::: RECORDS SHOWN

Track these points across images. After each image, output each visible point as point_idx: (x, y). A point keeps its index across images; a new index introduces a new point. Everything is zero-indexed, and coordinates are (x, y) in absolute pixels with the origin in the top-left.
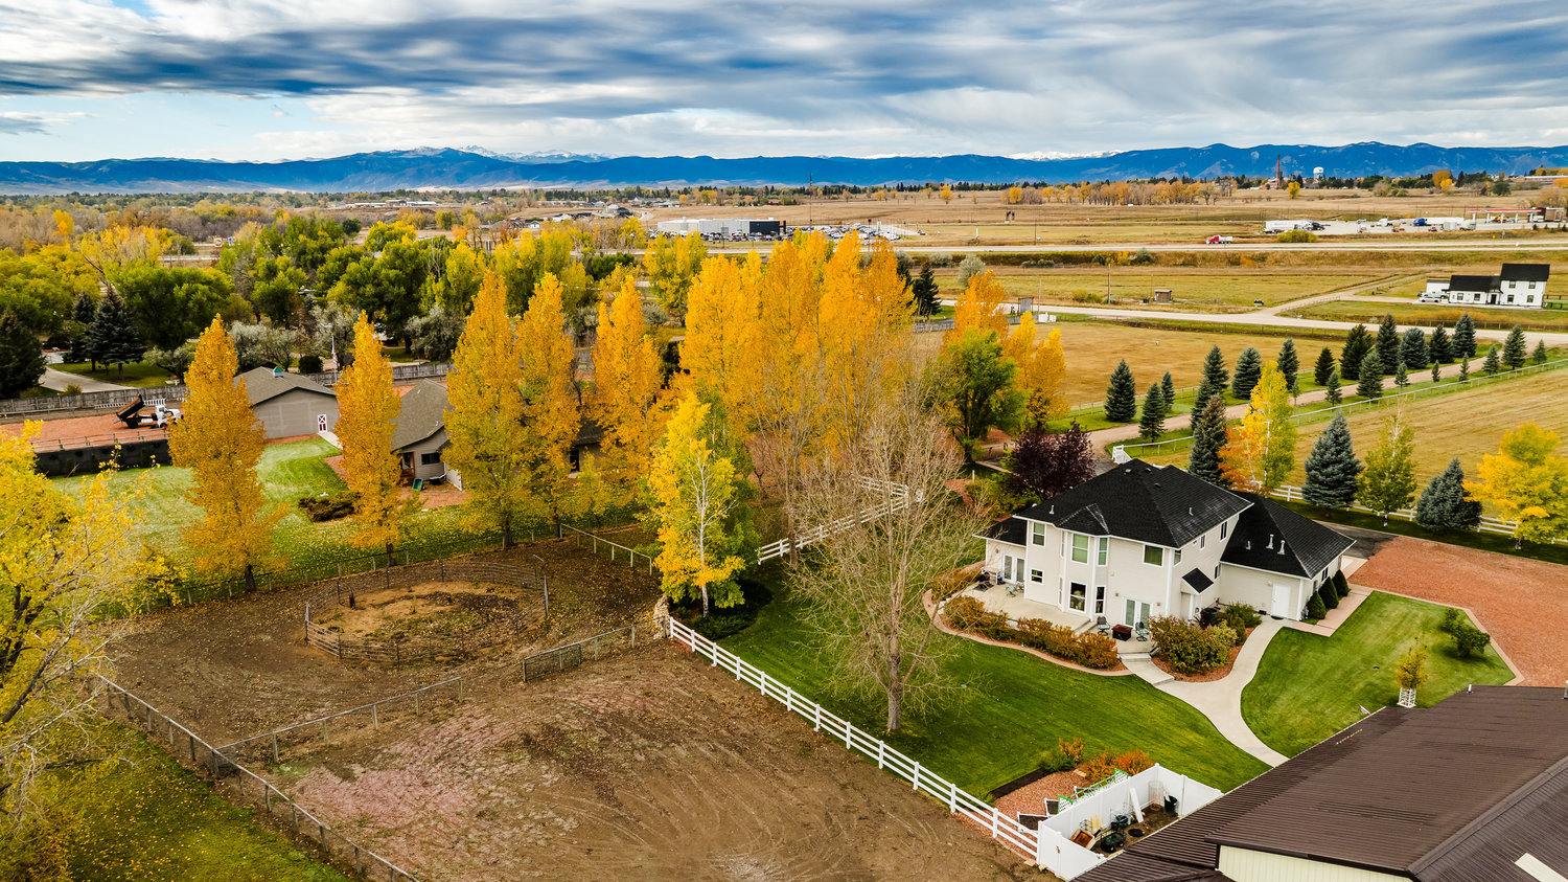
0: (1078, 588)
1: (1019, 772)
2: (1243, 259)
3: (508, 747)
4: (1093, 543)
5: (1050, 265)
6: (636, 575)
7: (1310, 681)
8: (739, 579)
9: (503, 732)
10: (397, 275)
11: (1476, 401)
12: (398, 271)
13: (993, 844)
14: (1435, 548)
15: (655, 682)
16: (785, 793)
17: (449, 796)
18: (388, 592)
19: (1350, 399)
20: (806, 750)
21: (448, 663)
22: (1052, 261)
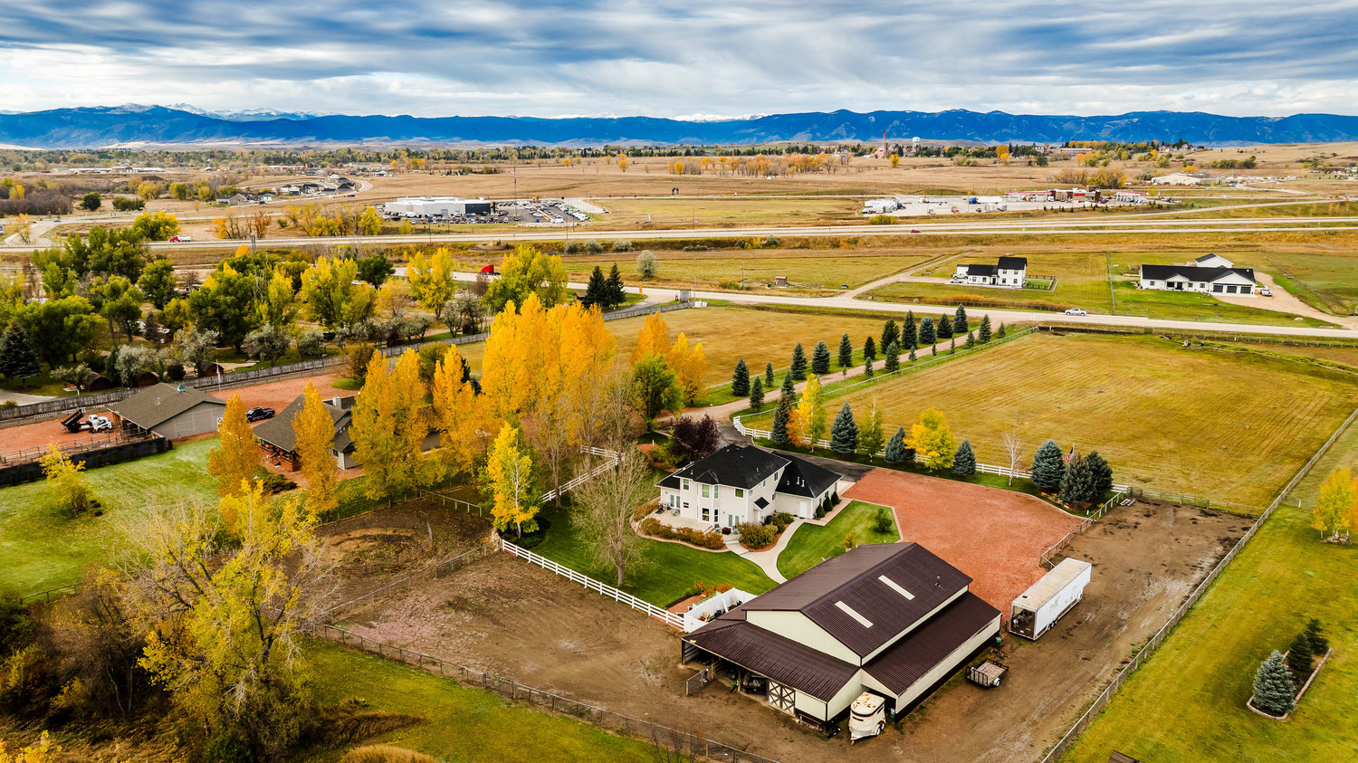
0: (705, 510)
1: (677, 597)
2: (842, 243)
3: (442, 607)
4: (712, 488)
5: (705, 249)
6: (472, 517)
7: (810, 548)
8: (536, 518)
9: (436, 601)
10: (232, 300)
11: (954, 369)
12: (233, 297)
13: (667, 625)
14: (892, 474)
15: (502, 572)
16: (576, 614)
17: (424, 629)
18: (336, 537)
19: (881, 371)
20: (582, 597)
21: (392, 572)
22: (706, 246)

::::::

EXERCISE GOAL: Print every line above exactly. Leave the pictures out.

RESULT FOR THIS EXERCISE:
Track these points across images. After each image, output each visible point as point_idx: (x, y). A point keeps its index across images; a new index introduces a new point. Everything is zero-indexed, and coordinates are (x, y) in absolute pixels with the origin in the top-left.
0: (1078, 588)
1: (1019, 772)
2: (1243, 259)
3: (508, 747)
4: (1093, 543)
5: (1050, 265)
6: (636, 575)
7: (1310, 681)
8: (739, 579)
9: (503, 732)
10: (397, 275)
11: (1476, 401)
12: (398, 271)
13: (993, 844)
14: (1435, 548)
15: (655, 682)
16: (785, 793)
17: (449, 796)
18: (388, 592)
19: (1350, 399)
20: (806, 750)
21: (448, 663)
22: (1052, 261)
0: (705, 510)
1: (677, 597)
2: (842, 243)
3: (442, 607)
4: (712, 488)
5: (705, 249)
6: (472, 517)
7: (810, 548)
8: (536, 518)
9: (436, 601)
10: (232, 300)
11: (954, 369)
12: (233, 297)
13: (667, 625)
14: (892, 474)
15: (502, 572)
16: (576, 614)
17: (424, 629)
18: (336, 537)
19: (881, 371)
20: (582, 597)
21: (392, 572)
22: (706, 246)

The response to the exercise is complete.